Il 2015 è stato un anno ricco di colpi di scena ed eventi storici in Spagna, ma il 2016 non accenna ad essere da meno.
Oggi in Catalogna, dopo mesi di stallo e quando era ormai sicuro che ci sarebbero state elezioni anticipate, gli indipendentisti sono riusciti a trovare un accordo per eleggere il presidente del governo catalano. Era dalle elezioni regionali del 27 settembre scorso che in Catalogna c’era stallo.
Riassumendo, le due forze politiche indipendentiste Junts pel Sì e CUP, che insieme hanno ottenuto la maggioranza dei deputati, non si mettevano d’accordo su chi dovesse essere il prossimo presidente del governo. Artur Mas, leader di Junts pel Si, l’uomo che dal 2012 sta portando la Catalogna ad uno scontro sempre più duro con lo stato centrale, voleva essere eletto nuovamente presidente.
Ma i 10 deputati della CUP, un partito indipendentista della sinistra radicale, non lo volevano ed hanno votato contro ad ogni votazione. Questo tira e molla fra indipendentisti è proseguito per mesi, e se oggi non si fosse riusciti a eleggere un presidente la Catalogna sarebbe tornata a votare per sciogliere lo stallo. Le elezioni anticipate erano ormai date per certe ma all’ultimo momento è arrivato l’accordo: il nuovo presidente non sarà Artur Mas ma il sindaco di Girona Carles Puigdemont.
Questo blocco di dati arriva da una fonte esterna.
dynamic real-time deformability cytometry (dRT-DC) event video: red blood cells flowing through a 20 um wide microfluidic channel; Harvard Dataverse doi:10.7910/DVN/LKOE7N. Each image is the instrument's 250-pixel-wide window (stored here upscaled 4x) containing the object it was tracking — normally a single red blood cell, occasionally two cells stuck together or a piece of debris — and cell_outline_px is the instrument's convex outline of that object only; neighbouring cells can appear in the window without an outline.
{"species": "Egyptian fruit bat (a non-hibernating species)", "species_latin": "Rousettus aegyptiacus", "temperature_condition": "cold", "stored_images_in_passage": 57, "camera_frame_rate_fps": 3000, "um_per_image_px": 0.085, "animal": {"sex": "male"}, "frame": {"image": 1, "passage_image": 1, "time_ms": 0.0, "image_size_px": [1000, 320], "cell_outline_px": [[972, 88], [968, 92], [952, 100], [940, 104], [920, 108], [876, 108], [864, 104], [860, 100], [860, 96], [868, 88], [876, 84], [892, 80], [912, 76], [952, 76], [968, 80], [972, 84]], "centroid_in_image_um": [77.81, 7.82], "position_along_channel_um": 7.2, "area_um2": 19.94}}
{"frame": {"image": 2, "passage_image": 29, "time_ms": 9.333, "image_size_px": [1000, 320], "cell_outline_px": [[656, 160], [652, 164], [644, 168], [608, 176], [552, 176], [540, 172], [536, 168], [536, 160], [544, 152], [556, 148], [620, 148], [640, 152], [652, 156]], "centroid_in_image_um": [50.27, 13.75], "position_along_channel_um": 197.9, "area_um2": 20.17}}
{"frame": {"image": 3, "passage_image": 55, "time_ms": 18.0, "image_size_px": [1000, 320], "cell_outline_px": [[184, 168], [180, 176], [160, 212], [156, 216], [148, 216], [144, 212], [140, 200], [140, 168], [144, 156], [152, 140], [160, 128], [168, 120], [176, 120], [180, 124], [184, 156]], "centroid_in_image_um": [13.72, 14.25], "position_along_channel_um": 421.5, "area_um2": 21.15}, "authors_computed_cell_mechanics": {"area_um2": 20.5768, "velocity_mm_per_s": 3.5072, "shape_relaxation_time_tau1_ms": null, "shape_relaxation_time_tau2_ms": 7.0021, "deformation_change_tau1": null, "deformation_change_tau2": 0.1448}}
Il nuovo presidente del governo Catalano, Carles Puigdemont

Carles Puigdemont, subito dopo essere stato eletto, ha affermato che il programma da lui perseguito sarà lo stesso di Artur Mas. L’impressione è quindi che il nuovo presidente sarà soltanto un “burattino” manovrato da vicino dall’ex presidente Artur Mas, che continuerà da dietro le quinte a manovrare le scelte.
Puigdemont ha confermato che il piano secessionista verrà effettuato entro 18 mesi, come promesso in campagna elettorale.
Il colpo di scena in Catalogna ha ripercussioni sulla situazione politica nazionale
L’elezione di Puigdemont e lo sblocco dello stallo in Catalogna con la formazione di un governo indipendentista è arrivato come una bomba a Madrid, dove i partiti politici studiano da settimane le possibili alleanze per formare il governo della nazione dopo il risultato delle elezioni generali del 20 dicembre.
Il partito più danneggiato dalla svolta catalana è il PSOE. I socialisti si stavano impegnando negli ultimi giorni per una coalizione delle sinistre sul modello portoghese. Una alleanza che unisse socialisti con Podemos e Izquierda Unida, anche se questo non avrebbe comunque portato alla maggioranza.
Il punto debole di questa alleanza è però l’intransigenza di Podemos su uno dei suoi punti programmatici: il referendum in Catalogna per chiedere ai catalani se vogliono essere indipendenti dalla Spagna. I socialisti non accettano il referendum, e la nuova situazione di tensione fra stato centrale e Catalogna potrebbe portare ad un governo di unità nazionale PP-PSOE, visto fino a ieri come una eventualità assai improbabile.
Certo è che con la Catalogna che si avvia verso la secessione la Spagna non potrà permettersi mesi di stallo, nè di convocare nuove elezioni. In questo caso i partiti tradizionali, i protagonisti del bipartitismo degli ultimi 30 anni, potrebbero decidere di unirsi per “salvare la patria”.